*YOUR OBJECTIVE*. All lines ahead of the one containing "instrout_2016 <= instr_2016;" are to be left out; that line and each one after it, through the end of the records below, are to be duplicated exactly.

--- LISTED RECORDS ---

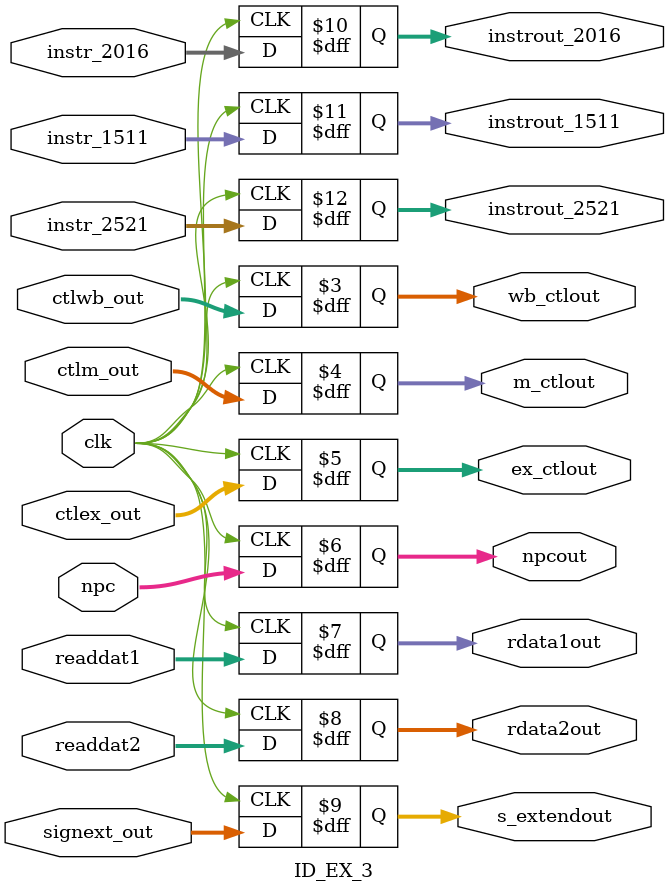
<source format=v>
module ID_EX_3(
	input clk, 
	input [1:0]       ctlwb_out, 
	input [2:0]       ctlm_out, 
	input [3:0]       ctlex_out, 
	input [31:0]      npc, readdat1, readdat2, signext_out, 
	input [4:0]       instr_2016, instr_1511, 
	output reg [1:0]  wb_ctlout,
	output reg [2:0]  m_ctlout,
	output reg [3:0]  ex_ctlout,
	output reg [31:0] npcout, rdata1out, rdata2out, s_extendout,
	output reg [4:0]  instrout_2016, instrout_1511,
	input      [4:0]  instr_2521,
	output reg [4:0]  instrout_2521
	);
	initial
		begin
			wb_ctlout     <= 0;
			m_ctlout      <= 0;
			ex_ctlout     <= 0;
			npcout        <= 0;
			rdata1out     <= 0;
			rdata2out     <= 0;
			s_extendout   <= 0;
			instrout_2016 <= 0;
			instrout_1511 <= 0;
			instrout_2521 <= 0;
		end
	always @ (posedge clk)
		begin
			wb_ctlout     <= ctlwb_out;
			m_ctlout      <= ctlm_out;
			ex_ctlout     <= ctlex_out;
			npcout        <= npc;
			rdata1out     <= readdat1;
			rdata2out     <= readdat2;
			s_extendout   <= signext_out;
			instrout_2016 <= instr_2016;
			instrout_1511 <= instr_1511;
			instrout_2521 <= instr_2521;
		end
endmodule
</source>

---

*EXPECTED OUTPUT*.
			instrout_2016 <= instr_2016;
			instrout_1511 <= instr_1511;
			instrout_2521 <= instr_2521;
		end
endmodule
</source>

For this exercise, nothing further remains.